In that tenth episode, Schaeffer warned everyone that the tyranny we could expect to develop in the West was not going to be like a Hitler or a Stalin. No. He said that the choice had to be the absolutes of the Christian consensus, on the one hand, or it would be a false absolute, originating with autonomous man, on the other. That is what it came down to. Those were the available choices.

Now because it was an absolute that would begin with finite man, Schaeffer predicted—and please get this—that the tyranny we would confront here in the West would be that of a manipulative arbitrary absolute. And lo, here we are.

So here I have been, trying to cheer you up for this entire post, and you are not cheered up yet. What gives?

Transcendental Perspective

Christians know that for their own individual lives to have any meaning, those lives must be lived in relation to the living God. This is an essential part of what it means to be a Christian. Put another way, the things I do throughout the course of a day must be oriented to a transcendental absolute. I am set free to live as someone created in the image of God, and through the sacrifice and resurrection of Christ, that image, marred through sin, is being restored. Through the truth of the gospel, I can give an account of myself.

Acknowledging that Christ is Lord of all gives meaning to my marriage, my family, my vocation, and everything else that I might do. The Christian is in a position, whatever he does, to do every last thing he does to the glory of God (1 Cor 10:31). This means that our lives are oriented, calibrated, and aligned to true north.

But something else is included as well. A believer does not just have his own life put in perspective, but he can also see the ultimate vanity entailed in every Ozymandian boast. “Look on my works, ye mighty and despair.” Shelly’s great poem was inspired by the vaunts of Ramses II, a man who is no longer of any concern to any of us.

Let me quote the whole thing.

I met a traveller from an antique land,
Who said—“Two vast and trunkless legs of stone
Stand in the desert. . . . Near them, on the sand,
Half sunk a shattered visage lies, whose frown,
And wrinkled lip, and sneer of cold command,
Tell that its sculptor well those passions read
Which yet survive, stamped on these lifeless things,
The hand that mocked them, and the heart that fed;
And on the pedestal, these words appear:
My name is Ozymandias, King of Kings;
Look on my Works, ye Mighty, and despair!
Nothing beside remains.
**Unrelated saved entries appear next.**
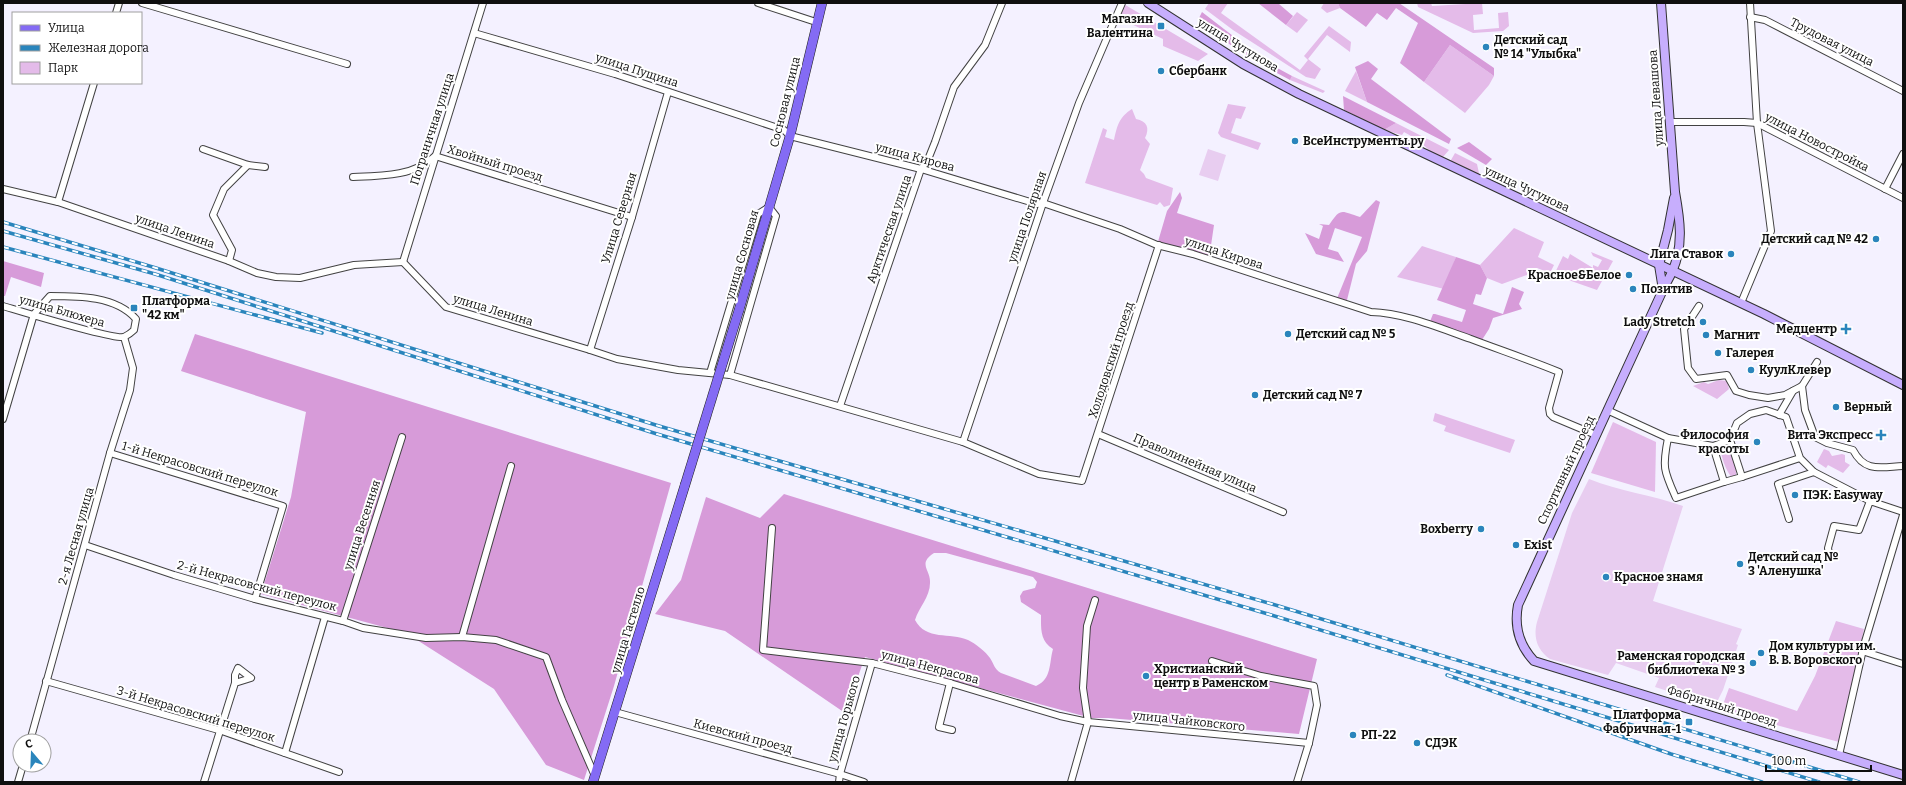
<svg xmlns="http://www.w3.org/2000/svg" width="1906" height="785" viewBox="0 0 1906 785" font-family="Bitter,serif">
  <rect width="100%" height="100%" fill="#f4f1ff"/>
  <g fill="#e4bbe9">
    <polygon points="1122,3 1208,54 1198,61 1163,46 1163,39 1127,22 1118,14"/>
    <polygon points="1209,3 1228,3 1221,13 1300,70 1308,60 1304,56 1329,26 1351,42 1350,52 1327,35 1308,59 1321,69 1315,79 1306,77 1233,30 1205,9"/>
    <polygon points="1324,3 1338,3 1340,8 1327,13 1321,8"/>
    <polygon points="1417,3 1431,3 1432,6 1482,3 1483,14 1473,15 1474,30 1499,28 1498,13 1508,12 1509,26 1503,31 1473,33 1418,7"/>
    <polygon points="1297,12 1308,20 1297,33 1286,25"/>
    <polygon points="1450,45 1494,76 1489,85 1465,113 1424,82"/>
    <polygon points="1356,71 1367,102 1345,91"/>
    <polygon points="1292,76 1325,91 1323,93 1290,80"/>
    <polygon points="1228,104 1246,107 1241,119 1236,118 1231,133 1261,143 1258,150 1221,137 1218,133"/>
    <path d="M1132,109l4,10c11,2 14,9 9,19l5,6 -10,26 4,4 2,4 27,10 -3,17 -6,2 -4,-5 -3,3 -72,-22 18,-55 4,2 -2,7 9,3c3,-14 5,-23 18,-31z"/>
    <path d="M1396,123l53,27 -6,7h-6c-10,-9 -21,-19 -33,-25l-2,3 -18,-5z"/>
    <polygon points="1455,153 1477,164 1480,178 1452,163 1451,160"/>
    <polygon points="1514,228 1544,242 1538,257 1554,265 1550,273 1537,268 1531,268 1527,275 1502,284 1487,278 1480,265"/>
    <polygon points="1422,246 1456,257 1444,289 1397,277"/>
    <polygon points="1591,252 1613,261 1597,290 1554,275 1563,256 1568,259 1570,254 1593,268 1593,265 1598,267 1602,260 1593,256"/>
    <polygon points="1719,380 1727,381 1729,389 1717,399 1693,386 1704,382 1708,384"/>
    <polygon points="1435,413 1515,440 1510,453 1444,431 1446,426 1433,421"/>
    <polygon points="1613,422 1656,442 1655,492 1591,473"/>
    <path d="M1724,445c8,6 13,21 12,31l-4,2c-7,-9 -10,-20 -12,-30z"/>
    <polygon points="1824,449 1829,451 1832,456 1842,454 1845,455 1845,462 1850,465 1843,473 1828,465 1826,468 1817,462"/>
    <polygon points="1836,621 1864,629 1839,742 1721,710 1729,688 1797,711 1815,676"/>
  </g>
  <g fill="#d79bd9" fill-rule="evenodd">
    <polygon points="1258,3 1279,3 1279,4 1293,16 1286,25"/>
    <polygon points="1338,3 1399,3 1494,68 1494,76 1450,45 1424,82 1400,63 1418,23 1396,8 1387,20 1377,13 1366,27 1340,8"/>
    <polygon points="1202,12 1268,63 1292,76 1290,80 1245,56 1199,21 1199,18"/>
    <polygon points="1368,61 1378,69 1371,79 1451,139 1449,144 1367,102 1355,67"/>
    <polygon points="1343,96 1396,123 1384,130 1344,110"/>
    <polygon points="1469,142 1492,159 1486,165 1457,148"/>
    <polygon points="1180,192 1182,198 1177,213 1214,225 1209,259 1157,245 1167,211"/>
    <path d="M1376,200l4,2 -13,49 -11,13 -10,40 -10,-3 26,-64 -27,-9 -7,21 10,3 6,10 -28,-8 -11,-21 14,6 4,-13 -4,-2 10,1c12,-18 12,-14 31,-8z"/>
    <polygon points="1456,257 1480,265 1487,278 1481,295 1476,294 1473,304 1503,314 1512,287 1524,292 1519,304 1522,309 1493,318 1489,329 1480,343 1429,324 1433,314 1435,314 1462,322 1466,310 1437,300"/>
    <polygon points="3,261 44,273 41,287 11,277 5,296 3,296"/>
    <polygon points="195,334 671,483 614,686 584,780 546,765 494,689 406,633 261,594 291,497 306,412 181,371"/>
    <path d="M784,494l533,165 -18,75 -191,-16h-17l-226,-61 -20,56 -120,-82 -70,-17 26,-34 25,-83 54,21zM934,553h12l87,24 4,5 -2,6 -12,3 -3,5 1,6 20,13c0,14 -1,26 12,34 -4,14 -1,30 -17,37l-35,-13c-7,-4 -7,-9 -11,-15 -4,-6 -15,-15 -22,-18 -18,-8 -42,1 -53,-20 4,-13 15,-23 15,-37 1,-13 -13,-19 4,-30z"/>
  </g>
  <g fill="#e8cdf0">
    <polygon points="1208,149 1226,155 1218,181 1199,175"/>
    <path d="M1589,479c30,12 63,16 94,27l-30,95 89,28 -6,15 2,1 -15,45 -8,16 -60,-19 4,-9 -43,-15 -8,12 -58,-16c-13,-9 -17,-22 -13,-37l35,-109z"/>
  </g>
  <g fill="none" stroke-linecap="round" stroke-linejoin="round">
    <g stroke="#424242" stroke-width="8">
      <g id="street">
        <polyline points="142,3 347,64"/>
        <polyline points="758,3 816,22"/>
        <polyline points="116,13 119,3"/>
        <polyline points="1750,17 1765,20 1903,91"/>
        <path d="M474,33l141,41 169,56 6,6 131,33 116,35 6,-1 77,26 37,16 36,9 178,58c34,1 68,16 100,27 29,11 59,21 88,33l-10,36 1,6 3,3 43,18"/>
        <polyline points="1670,122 1744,122 1757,123 1903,198"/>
        <polyline points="203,149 248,165 265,167"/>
        <path d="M353,177c27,-1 63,-1 82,-21l197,61"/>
        <polyline points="3,189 58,202 229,261 257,273 276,277 300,278 354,265 403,262"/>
        <polyline points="1885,189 1903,154"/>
        <polyline points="58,202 94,83"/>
        <polyline points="229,261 232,250 213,215 224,189 248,165"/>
        <polyline points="403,262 446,307 590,350 617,359 678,370 730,375 963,442 1039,474 1082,481 1159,245"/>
        <polyline points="403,262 483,3"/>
        <polyline points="1741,303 1771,231 1757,123 1750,3"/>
        <path d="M3,306c17,5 111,34 121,31 4,-2 8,-5 10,-7l2,-11c-20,-23 -57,-23 -86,-23l-16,18 -31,105"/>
        <polyline points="1699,306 1684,329 1688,368 1696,379 1727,375 1736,391 1749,395 1768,398 1785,395 1802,386 1817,362"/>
        <polyline points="590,350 632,217 668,92"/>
        <polyline points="710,373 758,214 769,207 776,216 730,375"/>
        <path d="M1802,386l3,24 10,27 12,6 26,7c12,23 28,17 50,16"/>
        <polyline points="840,406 921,169 927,162 935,142 954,87 985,45 1002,3"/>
        <polyline points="1607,410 1668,438"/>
        <polyline points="1779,415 1793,391"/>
        <polyline points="1098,434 1283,512"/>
        <polyline points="1730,440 1713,446 1724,482 1742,477"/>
        <polyline points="963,442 1043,203 1079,103 1122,3"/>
        <path d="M1713,446l-45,-8c-6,30 -4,33 8,60l48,-16"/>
        <polyline points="110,453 283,506 255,599"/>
        <polyline points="1800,458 1742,477 1730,440 1737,423 1750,414 1766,410 1786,417 1800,458 1814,472"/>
        <polyline points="1789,519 1778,484 1814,472 1870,501"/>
        <polyline points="772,528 763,650 872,663 950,683 1060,716 1088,722 1083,688 1087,626 1095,600"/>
        <polyline points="85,545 174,575 255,599 343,621 363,628 426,638 462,637 496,640 546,657 562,700 595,776"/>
        <polyline points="1829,554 1828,548 1834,526 1859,530 1870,501 1903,512"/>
        <polyline points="343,621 402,437"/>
        <polyline points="462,637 511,466"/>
        <polyline points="1862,651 1903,664"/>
        <polyline points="1212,661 1261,676 1314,686 1317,705 1309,743 1297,782"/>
        <polyline points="46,681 222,731 339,772"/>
        <polyline points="950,683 939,727 952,730"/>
        <polyline points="615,712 840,774 864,782"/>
        <polyline points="30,741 110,453 130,390 133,368 124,337"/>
        <polyline points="285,753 325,617"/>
        <polyline points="1839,755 1864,645 1903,515"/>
        <polyline points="18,782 23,765"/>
        <polyline points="204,782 235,683 235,675 238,668 251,678 235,683"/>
        <polyline points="839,782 840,774 872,663"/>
        <polyline points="1071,782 1088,722 1309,743"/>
      </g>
    </g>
    <g stroke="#313131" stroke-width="10">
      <g id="secondary">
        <polyline points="1148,3 1243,64 1299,94 1764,314 1903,385"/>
        <path d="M1661,3l14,189c5,28 9,53 -3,80 -3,7 -8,14 -11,22l-143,311c-4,21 1,40 16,56l369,114"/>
        <polyline points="1663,290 1659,265 1668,230 1674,198"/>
      </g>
    </g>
    <g stroke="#202020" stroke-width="10">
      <g id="primary">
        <polyline points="739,310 790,136 822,3"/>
        <polyline points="593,782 685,485"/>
      </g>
    </g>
    <use href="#street" stroke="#fff" stroke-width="6"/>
    <use href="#secondary" stroke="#c7aefd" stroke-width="8"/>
    <use href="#primary" stroke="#846bf4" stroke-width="9"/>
    <g stroke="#2a85bc" stroke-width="3.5">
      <g id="rail">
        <polyline points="3,222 156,268 659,426 1272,604 1859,782"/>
        <polyline points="3,231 155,274 657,434 1268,614 1819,782"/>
        <polyline points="3,247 322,333"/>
        <polyline points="1447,675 1671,754 1762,782"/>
      </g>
    </g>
    <use href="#rail" stroke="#fff" stroke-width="2" stroke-dasharray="6" stroke-linecap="butt"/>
    <g stroke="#202020" stroke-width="10" stroke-linecap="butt">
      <polyline id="primary-bridge" points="685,485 739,310"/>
    </g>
    <use href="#primary-bridge" stroke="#846bf4" stroke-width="9"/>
  </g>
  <g fill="#2a85bc" stroke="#fff" stroke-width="1.5">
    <rect x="1157" y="22" width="8" height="8" rx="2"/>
    <circle cx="1486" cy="47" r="4"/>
    <circle cx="1161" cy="71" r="4"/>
    <circle cx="1295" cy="141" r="4"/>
    <circle cx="1876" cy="239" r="4"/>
    <circle cx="1731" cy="254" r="4"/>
    <circle cx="1629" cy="275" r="4"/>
    <circle cx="1633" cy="289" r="4"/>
    <rect x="130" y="304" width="8" height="8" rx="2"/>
    <circle cx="1703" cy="322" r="4"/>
    <path d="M1844 323h4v4h4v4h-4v4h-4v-4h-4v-4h4z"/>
    <circle cx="1288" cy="334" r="4"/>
    <circle cx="1706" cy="335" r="4"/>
    <circle cx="1718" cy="353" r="4"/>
    <circle cx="1751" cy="370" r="4"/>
    <circle cx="1255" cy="395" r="4"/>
    <circle cx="1836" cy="407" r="4"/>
    <path d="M1879 429h4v4h4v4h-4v4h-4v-4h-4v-4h4z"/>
    <circle cx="1757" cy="442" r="4"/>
    <circle cx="1795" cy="495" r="4"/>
    <circle cx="1481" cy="529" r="4"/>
    <circle cx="1516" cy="545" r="4"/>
    <circle cx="1740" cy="564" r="4"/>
    <circle cx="1606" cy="577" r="4"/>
    <circle cx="1761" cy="653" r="4"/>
    <circle cx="1753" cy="663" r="4"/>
    <circle cx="1146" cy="676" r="4"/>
    <rect x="1685" y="718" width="8" height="8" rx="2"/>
    <circle cx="1353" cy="735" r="4"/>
    <circle cx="1417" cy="743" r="4"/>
  </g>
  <g text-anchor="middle" stroke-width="4" stroke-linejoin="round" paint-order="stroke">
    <g font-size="12" font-weight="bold" fill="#0f0f0f" stroke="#fff" text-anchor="start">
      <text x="1153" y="23" text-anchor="end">Магазин<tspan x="1153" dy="14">Валентина</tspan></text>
      <text x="1494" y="44">Детский сад<tspan x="1494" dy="14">№ 14 "Улыбка"</tspan></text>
      <text x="1169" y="75">Сбербанк</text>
      <text x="1303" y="145">ВсеИнструменты.ру</text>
      <text x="1868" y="243" text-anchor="end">Детский сад № 42</text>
      <text x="1723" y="258" text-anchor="end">Лига Ставок</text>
      <text x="1621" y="279" text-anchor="end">Красное&amp;Белое</text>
      <text x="1641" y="293">Позитив</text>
      <text x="142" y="305">Платформа<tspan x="142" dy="14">"42 км"</tspan></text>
      <text x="1695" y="326" text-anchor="end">Lady Stretch</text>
      <text x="1837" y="333" text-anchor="end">Медцентр</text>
      <text x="1296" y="338">Детский сад № 5</text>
      <text x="1714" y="339">Магнит</text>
      <text x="1726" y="357">Галерея</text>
      <text x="1759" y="374">КуулКлевер</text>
      <text x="1263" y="399">Детский сад № 7</text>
      <text x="1844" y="411">Верный</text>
      <text x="1749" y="439" text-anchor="end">Философия<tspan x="1749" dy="14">красоты</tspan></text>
      <text x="1873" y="439" text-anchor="end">Вита Экспресс</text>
      <text x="1803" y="499">ПЭК: Easyway</text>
      <text x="1473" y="533" text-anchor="end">Boxberry</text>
      <text x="1524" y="549">Exist</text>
      <text x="1748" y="561">Детский сад №<tspan x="1748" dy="14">3 'Аленушка'</tspan></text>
      <text x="1614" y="581">Красное знамя</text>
      <text x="1769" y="650">Дом культуры им.<tspan x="1769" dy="14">В. В. Воровского</tspan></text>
      <text x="1745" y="660" text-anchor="end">Раменская городская<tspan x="1745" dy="14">библиотека № 3</tspan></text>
      <text x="1154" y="673">Христианский<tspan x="1154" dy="14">центр в Раменском</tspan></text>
      <text x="1681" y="719" text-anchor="end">Платформа<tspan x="1681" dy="14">Фабричная-1</tspan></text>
      <text x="1361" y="739">РП-22</text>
      <text x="1425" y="747">СДЭК</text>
    </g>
    <g font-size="12" fill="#0f0f0f" stroke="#fff">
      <text transform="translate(1832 42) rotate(27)" y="4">Трудовая улица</text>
      <text transform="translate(1238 45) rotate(31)" y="4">улица Чугунова</text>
      <text transform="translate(637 70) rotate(18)" y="4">улица Пущина</text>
      <text transform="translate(1656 98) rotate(-94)" y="4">улица Левашова</text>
      <text transform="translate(785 102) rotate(-76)" y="4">Сосновая улица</text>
      <text transform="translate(432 129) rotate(-72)" y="4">Пограничная улица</text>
      <text transform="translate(1817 142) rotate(27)" y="4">улица Новостройка</text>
      <text transform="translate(915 157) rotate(15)" y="4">улица Кирова</text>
      <text transform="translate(495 163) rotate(17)" y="4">Хвойный проезд</text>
      <text transform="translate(1527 189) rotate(25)" y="4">улица Чугунова</text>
      <text transform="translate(1027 217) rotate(-71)" y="4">улица Полярная</text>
      <text transform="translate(619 218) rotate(-73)" y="4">Улица Северная</text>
      <text transform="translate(889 229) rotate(-71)" y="4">Арктическая улица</text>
      <text transform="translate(175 231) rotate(19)" y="4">улица Ленина</text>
      <text transform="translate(1224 253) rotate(18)" y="4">улица Кирова</text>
      <text transform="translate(742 255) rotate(-74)" y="4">улица Сосновая</text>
      <text transform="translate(493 310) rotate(17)" y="4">улица Ленина</text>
      <text transform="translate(62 311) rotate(16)" y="4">улица Блюхера</text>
      <text transform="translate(1111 360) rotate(-72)" y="4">Холодовский проезд</text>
      <text transform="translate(1195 463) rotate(23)" y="4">Праволинейная улица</text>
      <text transform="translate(200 469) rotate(17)" y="4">1-й Некрасовский переулок</text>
      <text transform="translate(1566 470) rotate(-65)" y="4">Спортивный проезд</text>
      <text transform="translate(362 525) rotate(-72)" y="4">улица Весенняя</text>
      <text transform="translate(76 536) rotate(-74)" y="4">2-я Лесная улица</text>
      <text transform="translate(257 586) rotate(15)" y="4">2-й Некрасовский переулок</text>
      <text transform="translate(628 630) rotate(-73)" y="4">улица Гастелло</text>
      <text transform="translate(930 667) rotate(15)" y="4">улица Некрасова</text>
      <text transform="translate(1722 706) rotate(17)" y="4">Фабричный проезд</text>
      <text transform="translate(196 714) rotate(17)" y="4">3-й Некрасовский переулок</text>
      <text transform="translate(844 719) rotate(-74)" y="4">улица Горького</text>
      <text transform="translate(1189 721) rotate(6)" y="4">улица Чайковского</text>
      <text transform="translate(743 736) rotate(15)" y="4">Киевский проезд</text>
    </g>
  </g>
  <rect width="1906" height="785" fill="none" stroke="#0f0f0f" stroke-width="8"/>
  <rect x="12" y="12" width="130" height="72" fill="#ffffff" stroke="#9f9f9f"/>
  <rect x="20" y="25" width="20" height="6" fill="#846bf4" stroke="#9f9f9f"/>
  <text x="48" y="32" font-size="12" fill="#0f0f0f">Улица</text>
  <rect x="20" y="45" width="20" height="6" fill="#2a85bc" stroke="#9f9f9f"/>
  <text x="48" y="52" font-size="12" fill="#0f0f0f">Железная дорога</text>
  <rect x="20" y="62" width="20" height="12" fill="#e4bbe9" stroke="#9f9f9f"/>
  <text x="48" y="72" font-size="12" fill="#0f0f0f">Парк</text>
  <g transform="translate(32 753) rotate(341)"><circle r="19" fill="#ffffff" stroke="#9f9f9f"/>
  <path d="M0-3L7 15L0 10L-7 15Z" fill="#2a85bc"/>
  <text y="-6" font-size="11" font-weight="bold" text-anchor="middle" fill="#0f0f0f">С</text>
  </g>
  <path d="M1766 765v6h105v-6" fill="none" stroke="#0f0f0f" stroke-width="2"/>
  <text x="1772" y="765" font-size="12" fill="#0f0f0f" stroke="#ffffff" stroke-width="3" paint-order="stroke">100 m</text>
</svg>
Round the decay
Of that colossal Wreck, boundless and bare
The lone and level sands stretch far away.

And yes, I know. Shelley was no Christian. But let me remind you what Schaeffer said about the Christian consensus.

Here is the short form. The Christian not only knows his God, but he also knows, as a corollary, who is not God. And he knows that whoever is not God, whatever his pretensions, and however grand his boasts . . . he is but a little cloud.